Daniel Siebert hat in Budapest Geschichte geschrieben – und nicht nur, weil er ein Champions-League-Finale leitete. Der deutsche Unparteiische erntete nach dem packenden Endspiel zwischen PSG und Arsenal überschwängliche Lobeshymnen von Experten und Funktionären, die ein positives Signal für das deutsche Schiedsrichterwesen senden.

Ein finale voller spannung und kniffliger entscheidungen

Der Druck in einem Champions-League-Finale ist „unmenschlich“, so der ehemalige Bundesliga-Schiedsrichter Torsten Kinhöfer im ZDF. Und doch bewies Siebert, dass er die Nerven behält und mit klaren Entscheidungen das Spiel kontrollierte.
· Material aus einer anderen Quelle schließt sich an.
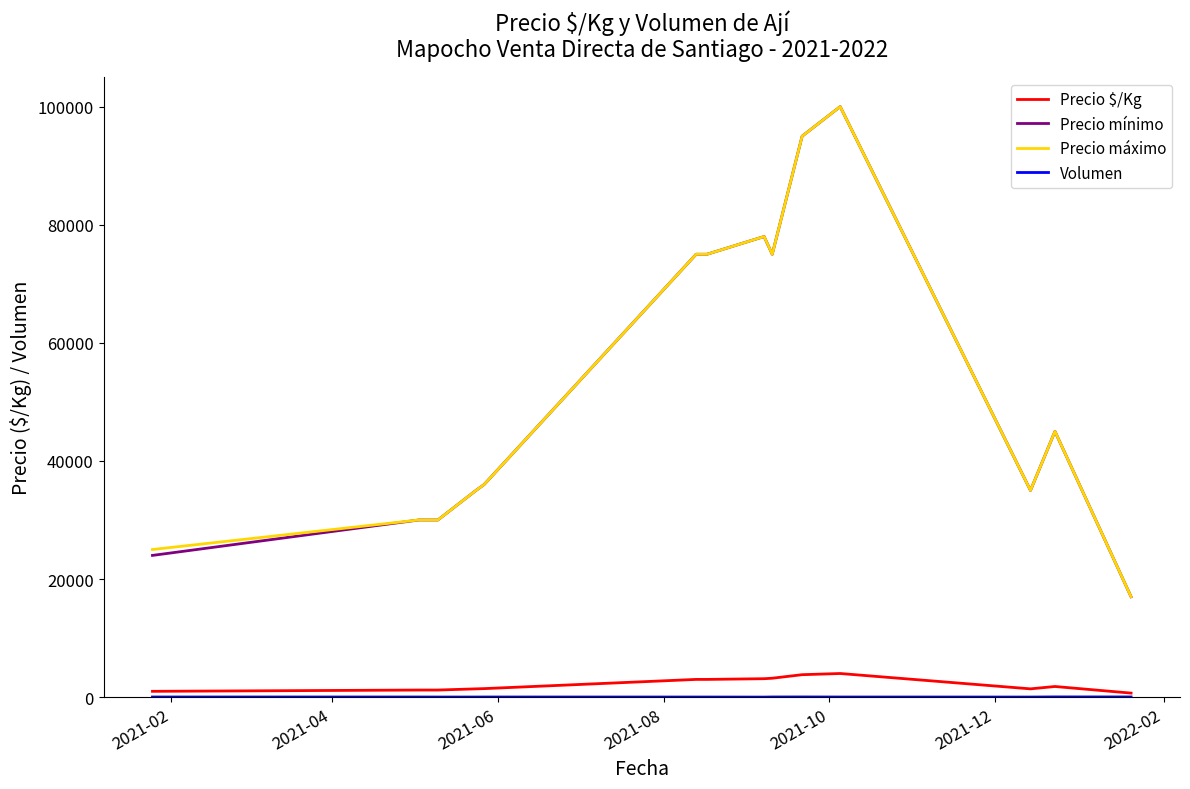

True or false: Precio máximo and Precio $/Kg cross at least once.

False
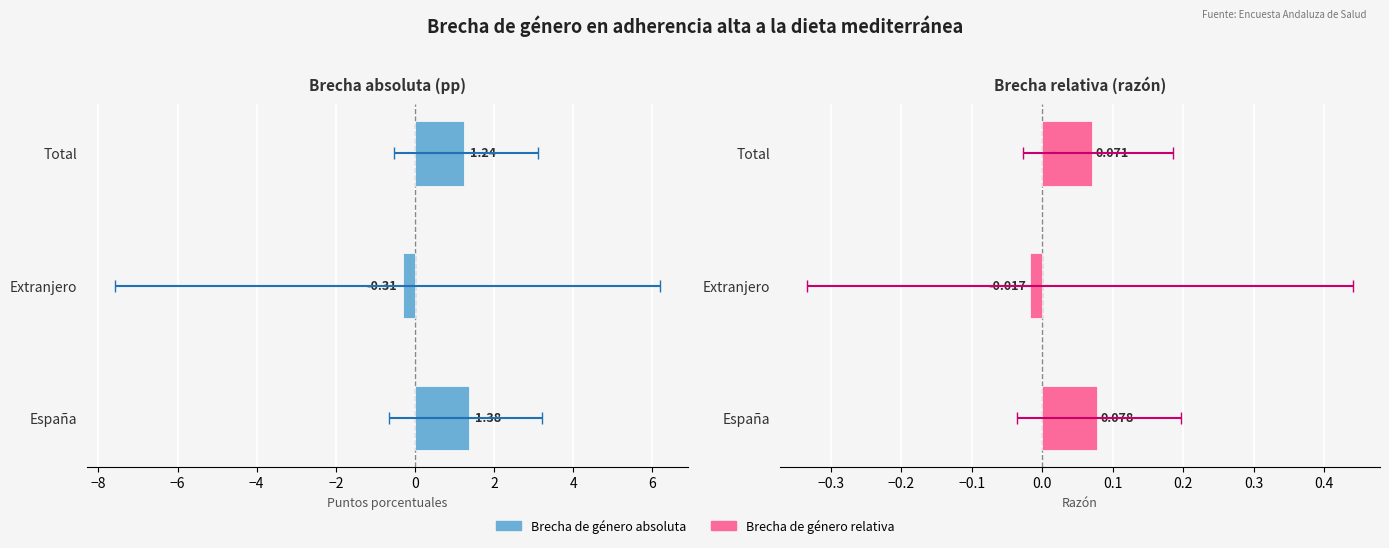

Which series has the widest spread of values?

Brecha de género absoluta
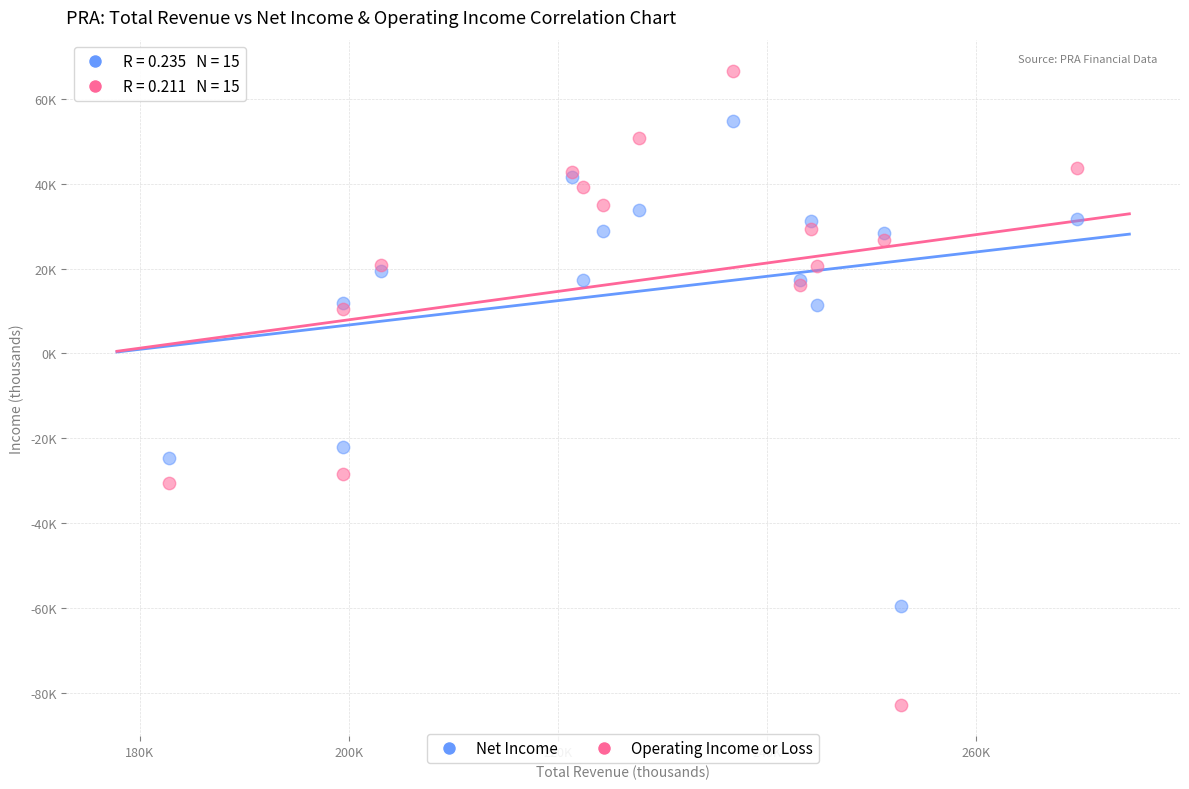

What are all the series names shown in the legend?

Net Income, Operating Income or Loss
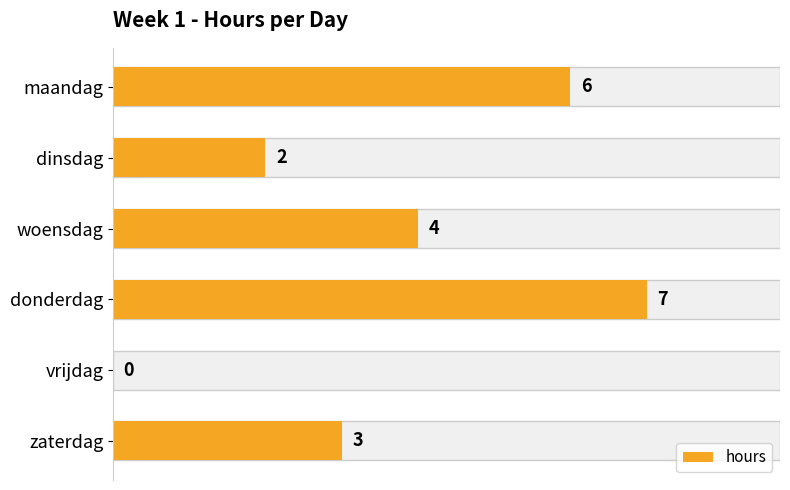

Reading top to bottom, what are all the values shown in this chart?

maandag=6	dinsdag=2	woensdag=4	donderdag=7	vrijdag=0	zaterdag=3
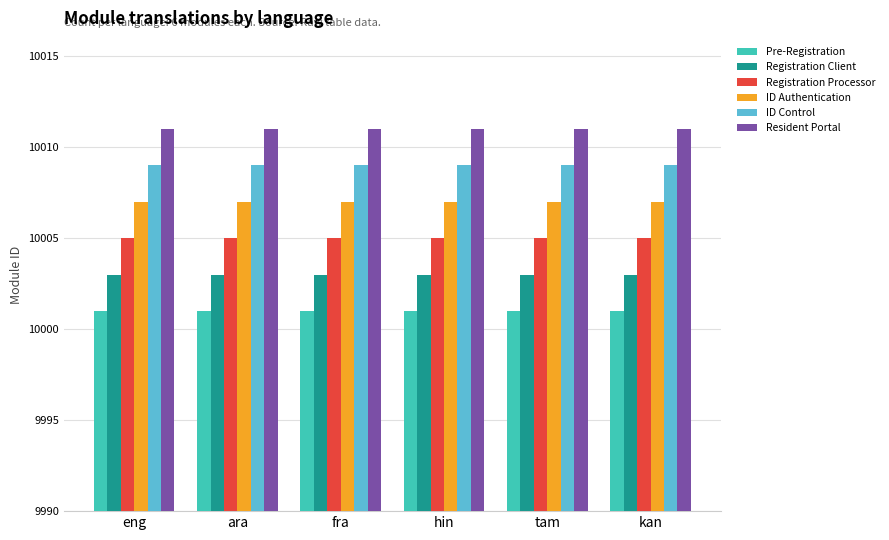

What is the total value across all series at hin?

60036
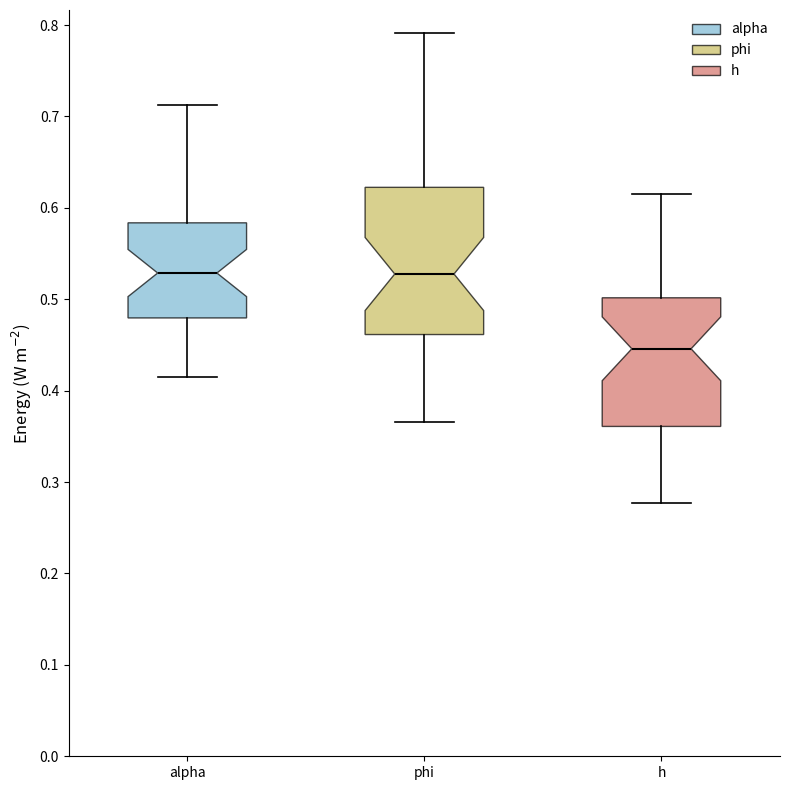

Where does the lower whisker of the box for phi end on the y-axis? The values are not printed on the chart, so give them approximately, as read against the axis.

0.37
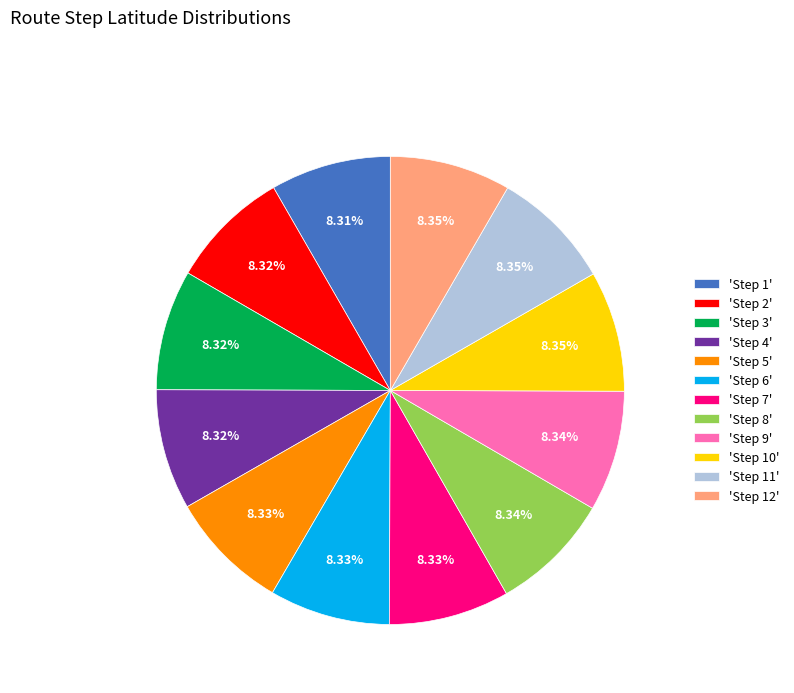

Combined, do 'Step 4' and 'Step 7' account for over 50%?

No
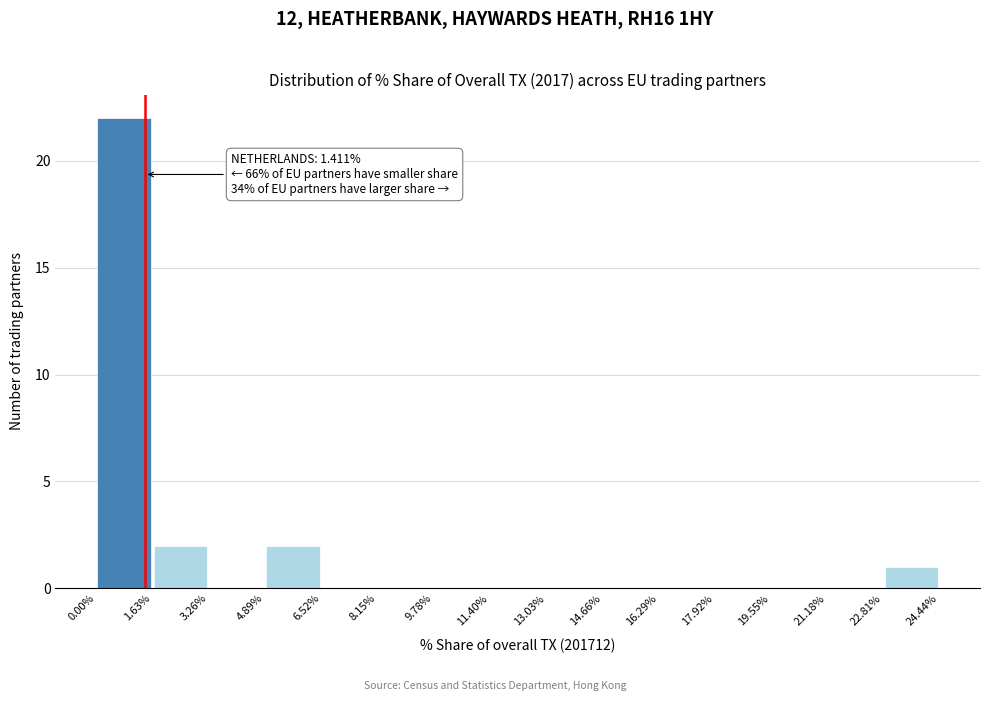

Over which range of the x-axis is the bar tallest?

0.00% to 1.63%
Besonders die Entscheidung, nach einem Foul von Cristhian Mosquera an Chwitscha Kwarazchelia einen Elfmeter für PSG zu geben, wurde von Kinhöfer als „absolut richtig“ und „stark“ gewertet.

Allerdings sorgte eine Szene in der Verlängerung für Diskussionen. Noni Madueke kam im Strafraum zu Fall, Arsenal protestierte lautstark, doch Siebert ließ weiterspielen und verwarnt Arsenal-Trainer Mikel Arteta und Declan Rice. Kinhöfer stimmte der Entscheidung zu: „Das ist in der Verlängerung eines Finals kein Strafstoß. Beide halten, beide zerren.“

Zeichen des willens: siebert setzt maßstäbe

Zeichen des willens: siebert setzt maßstäbe

Bereits vor der Pause sorgte Siebert für Aufsehen, als er Arsenal aufgrund zu langer Ausführungszeit einer Ecke zur Halbzeit pfiff und den Standard nicht mehr zuließ. Diese kompromisslose Haltung unterstreicht seine Autorität und zeugt von einem Schiedsrichter, der sich nicht scheut, auch unpopuläre Entscheidungen zu treffen.

Knut Kircher, der deutsche Schiedsrichterchef, lobte Siebert und sein Team für ein „sehr fokussiertes und geradliniges Spielmanagement mit klarster Linie“. Die Leistung von Siebert reiht sich ein in die Tradition von Hellmut Krug, Markus Merk, Herbert Fandel und Felix Brych, die bereits zuvor ein Champions-League-Finale geleitet haben.

Die FIFA entschied sich letztendlich für Felix Zwayer als Schiedsrichter für die bevorstehende WM-Endrunde in Nordamerika. Ein Verpassen für Siebert, dessen Leistungen in Budapest aber unvergessen bleiben werden.